[TASK ITEM]: Each entry that follows is to be retyped exactly. Pictures do not belong in the copy.

[Collected data]
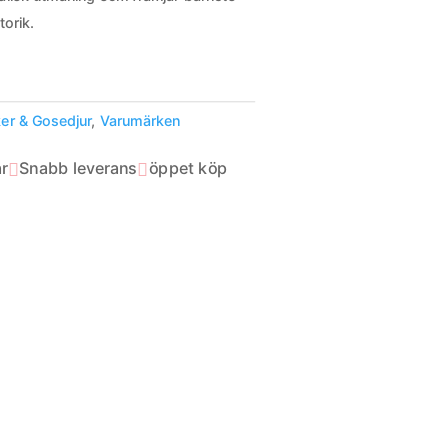
torik.
er & Gosedjur
,
Varumärken
r
Snabb leverans
öppet köp


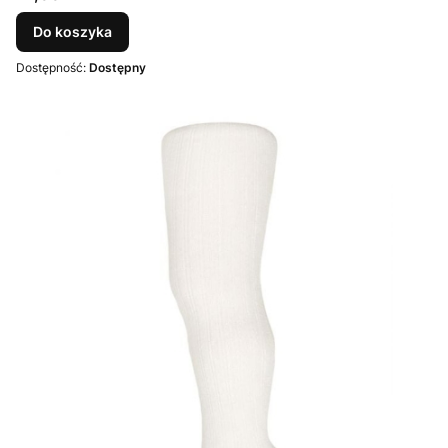
Do koszyka
Dostępność:
Dostępny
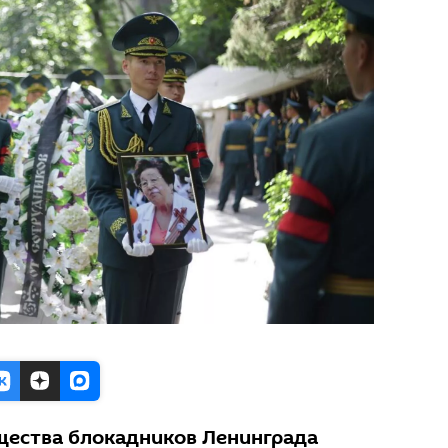
щества блокадников Ленинграда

[FINAL ANSWER]:
torik.
er & Gosedjur
,
Varumärken
r
Snabb leverans
öppet köp


Do koszyka
Dostępność:
Dostępny
щества блокадников Ленинграда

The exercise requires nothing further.